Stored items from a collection
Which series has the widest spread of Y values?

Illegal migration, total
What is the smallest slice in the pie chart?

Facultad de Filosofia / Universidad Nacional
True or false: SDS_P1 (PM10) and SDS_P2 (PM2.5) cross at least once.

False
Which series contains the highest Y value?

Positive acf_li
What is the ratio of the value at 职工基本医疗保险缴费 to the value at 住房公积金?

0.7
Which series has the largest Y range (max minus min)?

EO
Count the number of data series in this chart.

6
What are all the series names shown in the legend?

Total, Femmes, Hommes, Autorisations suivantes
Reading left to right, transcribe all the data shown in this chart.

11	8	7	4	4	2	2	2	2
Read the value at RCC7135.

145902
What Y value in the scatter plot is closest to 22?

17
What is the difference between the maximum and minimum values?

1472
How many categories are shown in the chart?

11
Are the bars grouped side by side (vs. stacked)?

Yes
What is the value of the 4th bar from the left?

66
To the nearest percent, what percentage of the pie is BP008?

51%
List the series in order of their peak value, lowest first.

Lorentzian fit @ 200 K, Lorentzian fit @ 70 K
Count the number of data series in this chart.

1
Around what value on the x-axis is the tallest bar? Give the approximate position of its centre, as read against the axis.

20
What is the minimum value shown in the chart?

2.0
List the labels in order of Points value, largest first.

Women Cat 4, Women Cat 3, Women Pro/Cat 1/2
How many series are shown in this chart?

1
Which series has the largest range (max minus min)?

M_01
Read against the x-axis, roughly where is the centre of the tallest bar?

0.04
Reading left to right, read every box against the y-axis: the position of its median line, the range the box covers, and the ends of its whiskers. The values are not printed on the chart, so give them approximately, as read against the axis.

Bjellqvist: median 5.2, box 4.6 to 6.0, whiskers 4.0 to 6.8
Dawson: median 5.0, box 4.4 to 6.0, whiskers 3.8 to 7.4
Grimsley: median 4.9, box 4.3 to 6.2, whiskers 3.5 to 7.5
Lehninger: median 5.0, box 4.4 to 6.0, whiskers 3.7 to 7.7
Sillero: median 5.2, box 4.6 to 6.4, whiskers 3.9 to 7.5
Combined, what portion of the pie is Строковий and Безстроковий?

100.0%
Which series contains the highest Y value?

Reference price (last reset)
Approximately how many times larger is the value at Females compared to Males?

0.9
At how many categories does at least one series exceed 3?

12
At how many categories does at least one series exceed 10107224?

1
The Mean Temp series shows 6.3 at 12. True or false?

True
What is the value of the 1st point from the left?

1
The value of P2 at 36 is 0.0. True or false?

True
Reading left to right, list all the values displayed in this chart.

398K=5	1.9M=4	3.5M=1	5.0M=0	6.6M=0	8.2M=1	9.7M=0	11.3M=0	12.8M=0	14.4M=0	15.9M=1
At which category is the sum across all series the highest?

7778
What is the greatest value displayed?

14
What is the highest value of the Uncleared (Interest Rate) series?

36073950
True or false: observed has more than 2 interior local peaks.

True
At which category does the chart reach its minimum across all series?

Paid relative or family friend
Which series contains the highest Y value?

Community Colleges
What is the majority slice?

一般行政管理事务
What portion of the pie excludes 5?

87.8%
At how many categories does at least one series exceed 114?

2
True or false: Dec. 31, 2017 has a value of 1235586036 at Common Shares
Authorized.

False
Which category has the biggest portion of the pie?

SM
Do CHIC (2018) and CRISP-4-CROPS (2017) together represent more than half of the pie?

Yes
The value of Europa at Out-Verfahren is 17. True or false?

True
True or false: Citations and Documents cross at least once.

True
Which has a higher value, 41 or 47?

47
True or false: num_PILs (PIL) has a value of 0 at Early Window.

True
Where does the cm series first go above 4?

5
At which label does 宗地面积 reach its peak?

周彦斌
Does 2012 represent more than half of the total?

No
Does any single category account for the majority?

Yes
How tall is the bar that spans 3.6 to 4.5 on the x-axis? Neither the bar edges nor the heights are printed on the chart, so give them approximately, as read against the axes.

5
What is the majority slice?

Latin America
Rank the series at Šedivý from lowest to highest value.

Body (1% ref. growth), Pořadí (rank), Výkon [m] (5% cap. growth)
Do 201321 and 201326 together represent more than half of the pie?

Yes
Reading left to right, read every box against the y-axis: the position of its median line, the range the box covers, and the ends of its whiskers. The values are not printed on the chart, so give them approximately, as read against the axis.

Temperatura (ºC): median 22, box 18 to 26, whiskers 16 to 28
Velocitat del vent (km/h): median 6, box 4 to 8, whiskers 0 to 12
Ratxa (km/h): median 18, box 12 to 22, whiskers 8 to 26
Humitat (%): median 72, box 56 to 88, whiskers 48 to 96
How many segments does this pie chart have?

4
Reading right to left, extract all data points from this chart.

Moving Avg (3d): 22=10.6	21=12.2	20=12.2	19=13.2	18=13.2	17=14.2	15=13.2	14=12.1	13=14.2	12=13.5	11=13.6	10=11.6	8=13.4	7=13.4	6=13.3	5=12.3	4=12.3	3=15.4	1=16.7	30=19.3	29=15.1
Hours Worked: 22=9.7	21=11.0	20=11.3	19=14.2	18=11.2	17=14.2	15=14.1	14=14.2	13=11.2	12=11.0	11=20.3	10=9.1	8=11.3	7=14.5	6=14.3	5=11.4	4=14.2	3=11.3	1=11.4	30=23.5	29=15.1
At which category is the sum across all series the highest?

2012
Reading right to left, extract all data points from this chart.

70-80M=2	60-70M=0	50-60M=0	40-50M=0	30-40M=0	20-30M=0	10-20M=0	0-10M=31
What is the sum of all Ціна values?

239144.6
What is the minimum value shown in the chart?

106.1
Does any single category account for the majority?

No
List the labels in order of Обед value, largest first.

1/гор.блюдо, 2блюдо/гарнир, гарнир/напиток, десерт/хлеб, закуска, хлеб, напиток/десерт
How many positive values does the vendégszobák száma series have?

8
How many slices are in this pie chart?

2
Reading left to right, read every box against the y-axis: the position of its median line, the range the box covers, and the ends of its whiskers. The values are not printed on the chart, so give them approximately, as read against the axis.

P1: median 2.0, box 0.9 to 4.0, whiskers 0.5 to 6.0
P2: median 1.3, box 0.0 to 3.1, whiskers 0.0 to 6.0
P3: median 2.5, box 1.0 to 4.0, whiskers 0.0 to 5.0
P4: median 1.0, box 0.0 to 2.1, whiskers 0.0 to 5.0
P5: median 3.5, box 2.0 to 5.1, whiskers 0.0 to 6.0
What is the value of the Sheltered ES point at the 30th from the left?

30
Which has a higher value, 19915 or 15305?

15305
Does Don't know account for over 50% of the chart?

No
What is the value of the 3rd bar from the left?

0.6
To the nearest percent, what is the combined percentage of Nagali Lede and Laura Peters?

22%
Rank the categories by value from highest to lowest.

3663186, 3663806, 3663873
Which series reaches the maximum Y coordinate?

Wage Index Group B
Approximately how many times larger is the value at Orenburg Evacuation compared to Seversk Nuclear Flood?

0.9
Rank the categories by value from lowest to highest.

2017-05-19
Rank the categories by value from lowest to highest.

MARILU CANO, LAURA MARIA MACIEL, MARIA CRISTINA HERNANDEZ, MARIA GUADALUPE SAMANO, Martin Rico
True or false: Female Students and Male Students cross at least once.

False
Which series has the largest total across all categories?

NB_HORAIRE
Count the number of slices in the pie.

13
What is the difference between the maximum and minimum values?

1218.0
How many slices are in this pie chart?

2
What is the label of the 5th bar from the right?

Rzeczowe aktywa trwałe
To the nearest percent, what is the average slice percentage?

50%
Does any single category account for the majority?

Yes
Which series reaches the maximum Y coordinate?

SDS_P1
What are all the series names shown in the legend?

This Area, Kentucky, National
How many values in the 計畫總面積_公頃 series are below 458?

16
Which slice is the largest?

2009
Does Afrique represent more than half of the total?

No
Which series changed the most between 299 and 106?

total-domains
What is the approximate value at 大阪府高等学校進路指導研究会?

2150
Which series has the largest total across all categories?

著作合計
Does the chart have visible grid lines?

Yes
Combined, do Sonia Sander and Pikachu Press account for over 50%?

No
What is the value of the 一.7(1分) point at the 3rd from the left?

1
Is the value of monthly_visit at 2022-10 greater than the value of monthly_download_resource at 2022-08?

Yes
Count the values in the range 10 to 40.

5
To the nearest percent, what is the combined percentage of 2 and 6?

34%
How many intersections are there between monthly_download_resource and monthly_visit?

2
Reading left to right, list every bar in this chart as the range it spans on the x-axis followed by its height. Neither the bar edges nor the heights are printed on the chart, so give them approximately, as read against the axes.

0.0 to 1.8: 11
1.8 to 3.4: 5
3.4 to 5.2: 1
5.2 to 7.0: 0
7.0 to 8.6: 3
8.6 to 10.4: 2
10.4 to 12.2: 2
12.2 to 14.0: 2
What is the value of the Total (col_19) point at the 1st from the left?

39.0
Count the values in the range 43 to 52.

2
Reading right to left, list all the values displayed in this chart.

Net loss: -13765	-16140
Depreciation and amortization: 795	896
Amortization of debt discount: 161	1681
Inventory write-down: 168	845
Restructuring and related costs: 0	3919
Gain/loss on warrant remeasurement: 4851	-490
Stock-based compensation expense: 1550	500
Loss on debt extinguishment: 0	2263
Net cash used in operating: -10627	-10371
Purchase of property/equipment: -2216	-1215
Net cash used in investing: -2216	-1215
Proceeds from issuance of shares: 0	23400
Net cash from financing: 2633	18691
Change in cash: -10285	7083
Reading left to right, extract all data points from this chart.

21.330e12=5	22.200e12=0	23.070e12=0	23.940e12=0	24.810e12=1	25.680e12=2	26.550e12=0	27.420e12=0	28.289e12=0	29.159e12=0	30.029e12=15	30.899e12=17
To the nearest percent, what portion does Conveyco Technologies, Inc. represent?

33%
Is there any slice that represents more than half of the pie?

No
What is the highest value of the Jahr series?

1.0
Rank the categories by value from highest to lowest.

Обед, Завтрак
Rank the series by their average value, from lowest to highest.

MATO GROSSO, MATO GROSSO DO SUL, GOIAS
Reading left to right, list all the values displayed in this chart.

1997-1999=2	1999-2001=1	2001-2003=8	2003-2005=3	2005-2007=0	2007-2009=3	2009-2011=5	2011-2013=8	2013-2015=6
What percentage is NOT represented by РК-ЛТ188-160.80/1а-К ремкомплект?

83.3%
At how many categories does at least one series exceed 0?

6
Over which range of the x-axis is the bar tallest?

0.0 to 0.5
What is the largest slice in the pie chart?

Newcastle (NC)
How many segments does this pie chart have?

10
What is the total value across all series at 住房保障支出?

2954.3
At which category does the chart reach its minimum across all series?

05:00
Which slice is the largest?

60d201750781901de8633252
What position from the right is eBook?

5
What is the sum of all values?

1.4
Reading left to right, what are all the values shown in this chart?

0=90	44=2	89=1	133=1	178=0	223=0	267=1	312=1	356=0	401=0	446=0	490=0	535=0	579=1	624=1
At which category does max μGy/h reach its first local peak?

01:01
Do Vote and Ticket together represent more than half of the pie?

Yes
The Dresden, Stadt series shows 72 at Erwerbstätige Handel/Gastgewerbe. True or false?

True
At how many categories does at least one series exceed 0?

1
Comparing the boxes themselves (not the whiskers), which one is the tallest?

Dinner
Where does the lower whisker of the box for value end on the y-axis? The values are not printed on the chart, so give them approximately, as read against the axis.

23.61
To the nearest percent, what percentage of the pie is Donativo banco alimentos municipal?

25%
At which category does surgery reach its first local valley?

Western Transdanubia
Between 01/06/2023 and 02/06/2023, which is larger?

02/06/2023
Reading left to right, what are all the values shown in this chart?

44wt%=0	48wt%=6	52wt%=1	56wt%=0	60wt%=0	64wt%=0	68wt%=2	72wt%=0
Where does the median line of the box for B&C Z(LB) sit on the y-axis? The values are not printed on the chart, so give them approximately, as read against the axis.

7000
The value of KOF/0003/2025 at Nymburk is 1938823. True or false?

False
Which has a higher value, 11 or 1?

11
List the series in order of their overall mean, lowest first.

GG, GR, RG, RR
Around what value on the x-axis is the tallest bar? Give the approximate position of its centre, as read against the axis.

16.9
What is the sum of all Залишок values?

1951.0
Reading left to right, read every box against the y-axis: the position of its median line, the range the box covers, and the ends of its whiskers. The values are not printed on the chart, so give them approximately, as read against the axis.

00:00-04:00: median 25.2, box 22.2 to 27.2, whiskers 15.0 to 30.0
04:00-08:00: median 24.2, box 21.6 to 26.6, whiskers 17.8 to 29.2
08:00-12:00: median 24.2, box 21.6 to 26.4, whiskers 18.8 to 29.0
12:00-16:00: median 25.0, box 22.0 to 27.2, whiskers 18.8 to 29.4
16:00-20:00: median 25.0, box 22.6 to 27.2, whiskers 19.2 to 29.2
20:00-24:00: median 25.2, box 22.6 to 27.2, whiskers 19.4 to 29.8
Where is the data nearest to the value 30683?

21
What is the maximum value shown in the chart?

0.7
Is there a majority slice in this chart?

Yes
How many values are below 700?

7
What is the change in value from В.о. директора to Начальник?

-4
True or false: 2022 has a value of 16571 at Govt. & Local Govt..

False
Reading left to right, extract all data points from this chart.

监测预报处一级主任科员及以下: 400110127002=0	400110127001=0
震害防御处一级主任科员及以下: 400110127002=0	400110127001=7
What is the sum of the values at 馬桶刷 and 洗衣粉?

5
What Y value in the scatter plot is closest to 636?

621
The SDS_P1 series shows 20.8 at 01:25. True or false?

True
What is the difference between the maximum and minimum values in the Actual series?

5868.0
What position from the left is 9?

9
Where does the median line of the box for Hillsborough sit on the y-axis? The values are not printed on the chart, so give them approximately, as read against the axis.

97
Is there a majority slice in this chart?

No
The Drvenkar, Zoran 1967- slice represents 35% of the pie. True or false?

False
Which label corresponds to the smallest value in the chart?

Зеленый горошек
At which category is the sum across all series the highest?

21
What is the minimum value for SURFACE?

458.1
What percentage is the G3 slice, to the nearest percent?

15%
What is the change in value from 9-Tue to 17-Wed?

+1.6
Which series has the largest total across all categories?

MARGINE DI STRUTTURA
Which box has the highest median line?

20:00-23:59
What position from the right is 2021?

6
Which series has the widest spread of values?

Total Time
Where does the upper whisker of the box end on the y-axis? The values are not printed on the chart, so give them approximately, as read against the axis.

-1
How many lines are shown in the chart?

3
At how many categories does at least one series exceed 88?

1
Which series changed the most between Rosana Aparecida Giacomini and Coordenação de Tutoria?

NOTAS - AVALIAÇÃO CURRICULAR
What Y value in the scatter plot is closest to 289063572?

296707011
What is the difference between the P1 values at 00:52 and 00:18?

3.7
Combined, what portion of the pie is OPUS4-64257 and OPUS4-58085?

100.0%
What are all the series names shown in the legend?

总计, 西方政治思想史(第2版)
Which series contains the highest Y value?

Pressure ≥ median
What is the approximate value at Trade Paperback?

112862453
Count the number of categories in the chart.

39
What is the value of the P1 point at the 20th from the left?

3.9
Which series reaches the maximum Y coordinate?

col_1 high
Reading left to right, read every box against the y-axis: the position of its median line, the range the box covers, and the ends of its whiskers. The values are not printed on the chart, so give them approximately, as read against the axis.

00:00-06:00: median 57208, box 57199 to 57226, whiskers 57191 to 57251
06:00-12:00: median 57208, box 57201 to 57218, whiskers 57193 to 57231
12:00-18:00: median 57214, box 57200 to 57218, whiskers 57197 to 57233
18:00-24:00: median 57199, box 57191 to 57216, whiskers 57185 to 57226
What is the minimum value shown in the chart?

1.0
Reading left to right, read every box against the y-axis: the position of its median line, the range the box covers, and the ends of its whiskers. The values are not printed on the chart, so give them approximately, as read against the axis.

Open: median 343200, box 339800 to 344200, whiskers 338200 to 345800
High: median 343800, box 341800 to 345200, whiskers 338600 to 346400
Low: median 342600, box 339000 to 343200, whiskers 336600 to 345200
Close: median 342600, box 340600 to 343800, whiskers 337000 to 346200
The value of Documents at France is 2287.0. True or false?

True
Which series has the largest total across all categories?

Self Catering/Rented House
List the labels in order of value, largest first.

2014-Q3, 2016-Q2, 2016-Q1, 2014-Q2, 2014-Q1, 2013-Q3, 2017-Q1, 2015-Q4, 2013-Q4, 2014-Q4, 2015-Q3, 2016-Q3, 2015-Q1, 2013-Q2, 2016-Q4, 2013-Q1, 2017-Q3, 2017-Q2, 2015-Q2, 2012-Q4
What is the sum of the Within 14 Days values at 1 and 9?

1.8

** TO-DO ITEM **
Reproduce the records word for word, from the first line through the line containing "Read against the x-axis, roughly".

** OUTPUT BELOW **
Which series has the widest spread of Y values?

Illegal migration, total
What is the smallest slice in the pie chart?

Facultad de Filosofia / Universidad Nacional
True or false: SDS_P1 (PM10) and SDS_P2 (PM2.5) cross at least once.

False
Which series contains the highest Y value?

Positive acf_li
What is the ratio of the value at 职工基本医疗保险缴费 to the value at 住房公积金?

0.7
Which series has the largest Y range (max minus min)?

EO
Count the number of data series in this chart.

6
What are all the series names shown in the legend?

Total, Femmes, Hommes, Autorisations suivantes
Reading left to right, transcribe all the data shown in this chart.

11	8	7	4	4	2	2	2	2
Read the value at RCC7135.

145902
What Y value in the scatter plot is closest to 22?

17
What is the difference between the maximum and minimum values?

1472
How many categories are shown in the chart?

11
Are the bars grouped side by side (vs. stacked)?

Yes
What is the value of the 4th bar from the left?

66
To the nearest percent, what percentage of the pie is BP008?

51%
List the series in order of their peak value, lowest first.

Lorentzian fit @ 200 K, Lorentzian fit @ 70 K
Count the number of data series in this chart.

1
Around what value on the x-axis is the tallest bar? Give the approximate position of its centre, as read against the axis.

20
What is the minimum value shown in the chart?

2.0
List the labels in order of Points value, largest first.

Women Cat 4, Women Cat 3, Women Pro/Cat 1/2
How many series are shown in this chart?

1
Which series has the largest range (max minus min)?

M_01
Read against the x-axis, roughly where is the centre of the tallest bar?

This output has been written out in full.